§ **Task prompt**: After removing every image, reproduce the data exactly as it appears.
Start of Data in this exercise
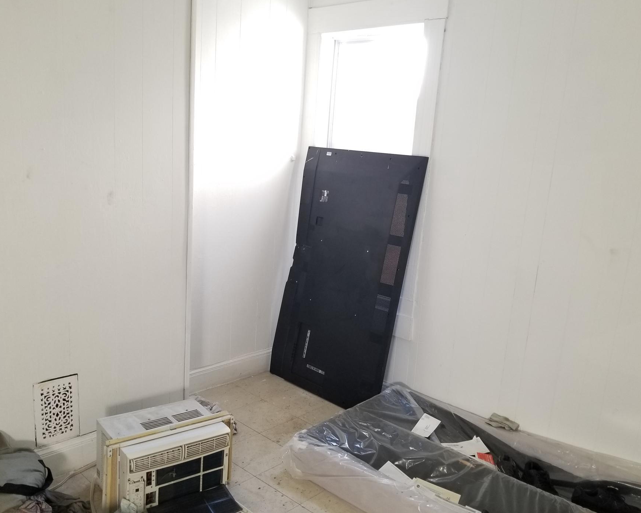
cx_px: 312
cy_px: 276
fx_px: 569
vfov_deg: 48.5
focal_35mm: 30
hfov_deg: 58.8
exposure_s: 1/40
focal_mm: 4.25
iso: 100
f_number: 1.7
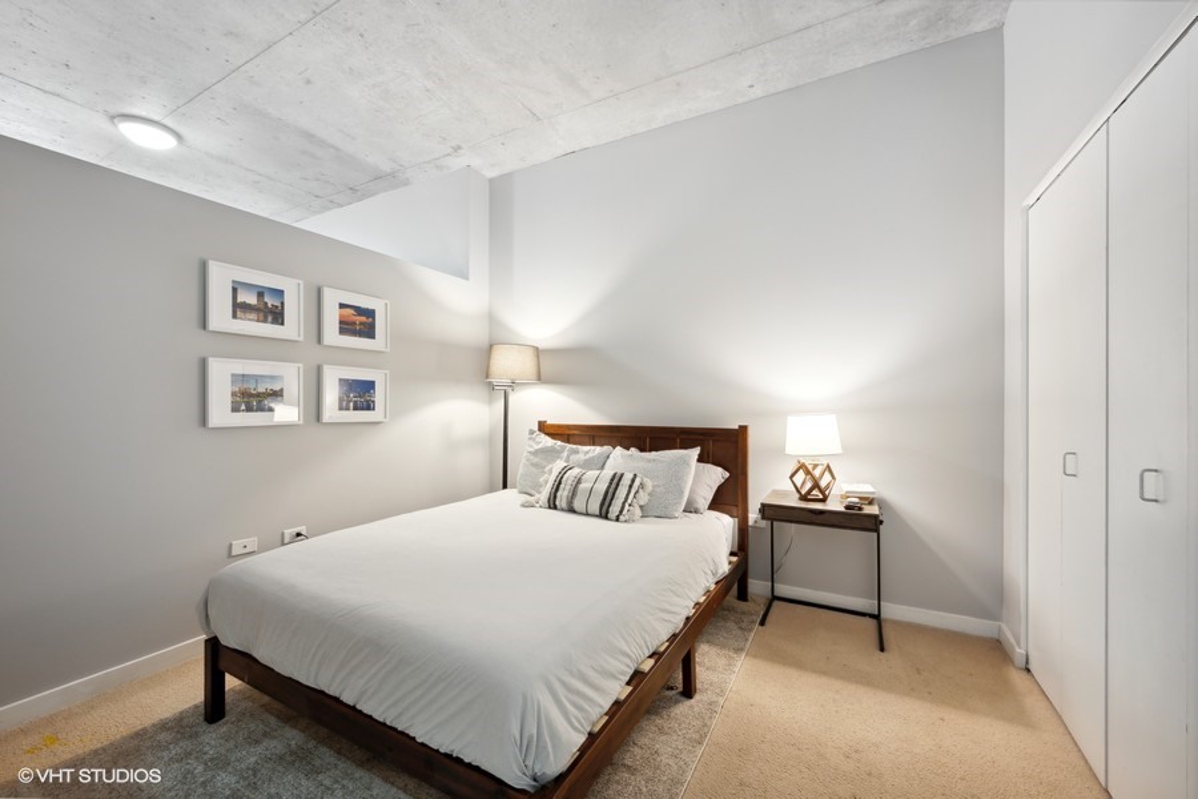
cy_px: 400
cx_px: 599
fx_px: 466
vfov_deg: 81.2
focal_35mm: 14
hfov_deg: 104.3
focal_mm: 14
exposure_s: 1/4
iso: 200
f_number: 9.5
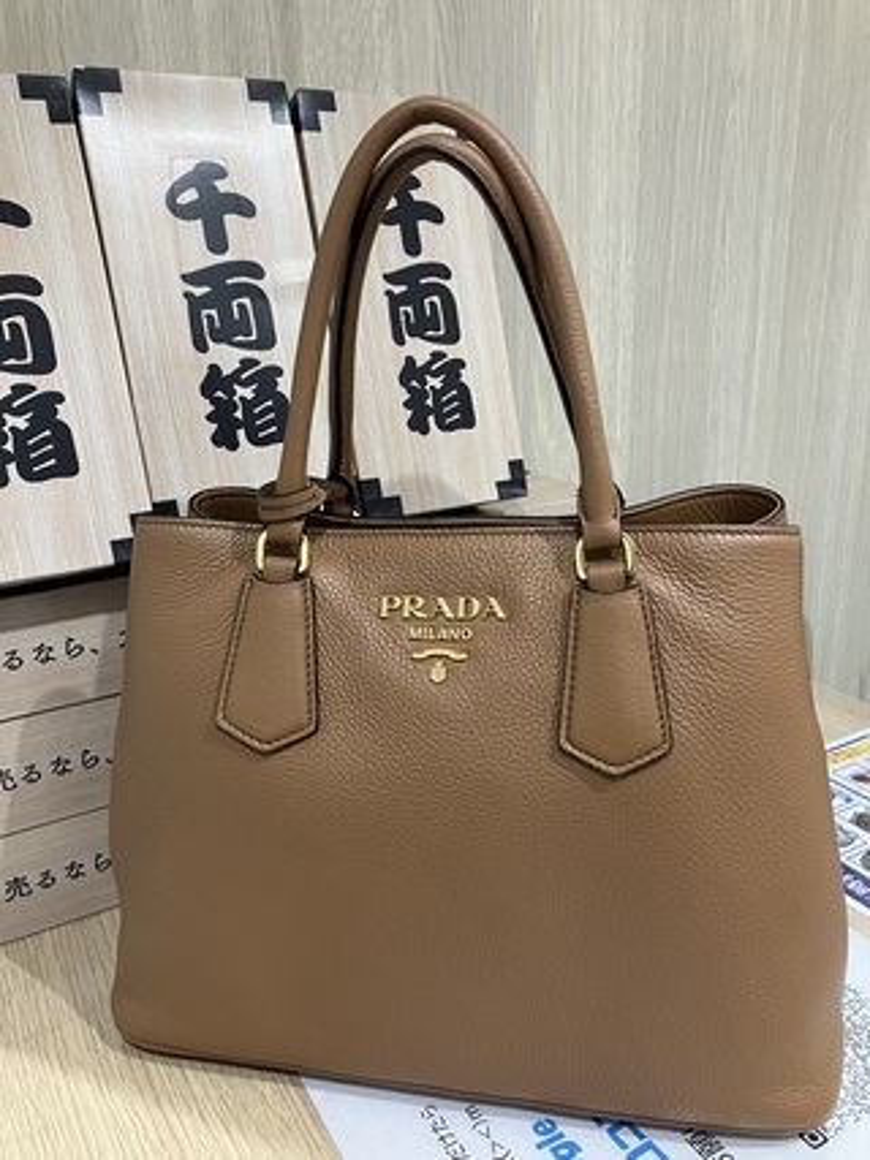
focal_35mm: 28
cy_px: 580
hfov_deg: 49.7
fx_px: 939
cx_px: 435
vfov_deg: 63.5
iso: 125
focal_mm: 3.99
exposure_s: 1/50
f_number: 1.8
End of Data in this exercise
§ **Answer to the exercise**:
cx_px: 312
cy_px: 276
fx_px: 569
vfov_deg: 48.5
focal_35mm: 30
hfov_deg: 58.8
exposure_s: 1/40
focal_mm: 4.25
iso: 100
f_number: 1.7
cy_px: 400
cx_px: 599
fx_px: 466
vfov_deg: 81.2
focal_35mm: 14
hfov_deg: 104.3
focal_mm: 14
exposure_s: 1/4
iso: 200
f_number: 9.5
focal_35mm: 28
cy_px: 580
hfov_deg: 49.7
fx_px: 939
cx_px: 435
vfov_deg: 63.5
iso: 125
focal_mm: 3.99
exposure_s: 1/50
f_number: 1.8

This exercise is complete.